Functional Regulation of K(ATP) Channels and Mutant Insight Into Clinical Therapeutic Strategies in Cardiovascular Diseases

ATP-sensitive potassium channels (K(ATP) channels) play pivotal roles in excitable cells and link cellular metabolism with membrane excitability. The action potential converts electricity into dynamics by ion channel-mediated ion exchange to generate systole, involved in every heartbeat. Activation of the K(ATP) channel repolarizes the membrane potential and decreases early afterdepolarization (EAD)-mediated arrhythmias.
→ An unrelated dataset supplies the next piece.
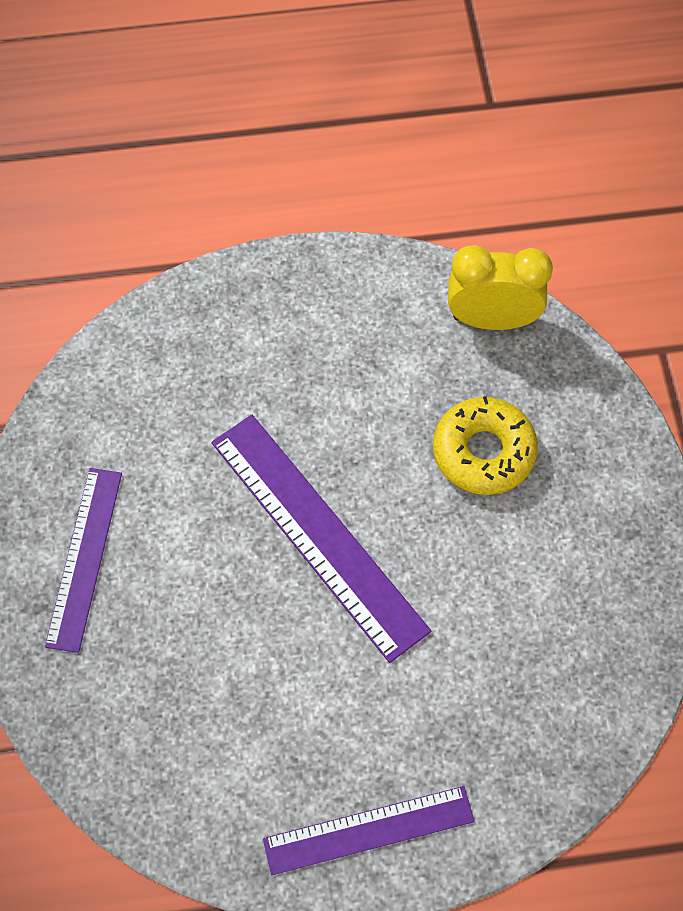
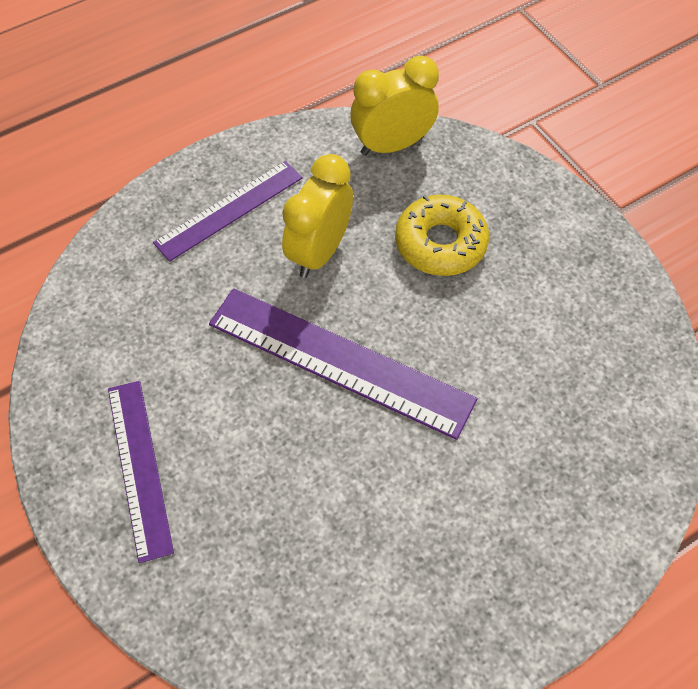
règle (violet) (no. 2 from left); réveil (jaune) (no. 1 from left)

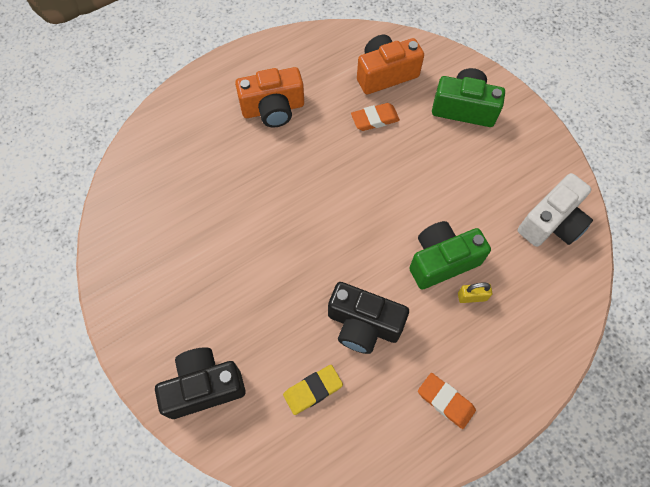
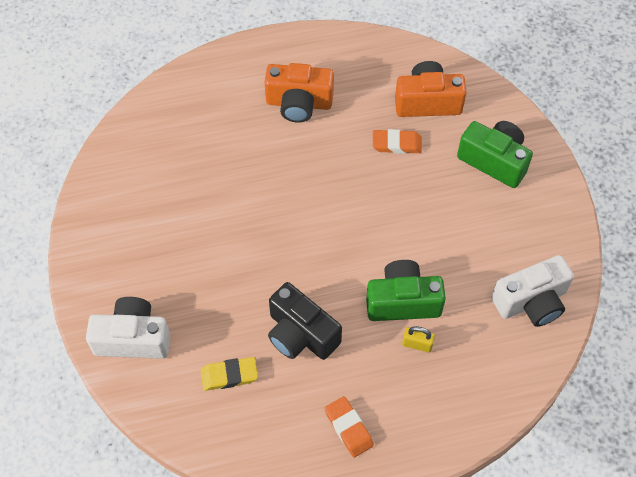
appareil photo (blanc) (no. 1 from left)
K(ATP) channels in cardiomyocytes have less function under physiological conditions but they open during severe and prolonged anoxia due to a reduced ATP/ADP ratio, lessening cellular excitability and thus preventing action potential generation and cell contraction. Small active molecules activate and enhance the opening of the K(ATP) channel, which induces the repolarization of the membrane and decreases the occurrence of malignant arrhythmia. Accumulated evidence indicates that mutation of K(ATP) channels deteriorates the regulatory roles in mutation-related diseases. However, patients with mutations in K(ATP) channels still have no efficient treatment. Hence, in this study, we describe the role of K(ATP) channels and subunits in angiocardiopathy, summarize the mutations of the K(ATP) channels and the functional regulation of small active molecules in K(ATP) channels, elucidate the potential mechanisms of mutant K(ATP) channels and provide insight into clinical therapeutic strategies.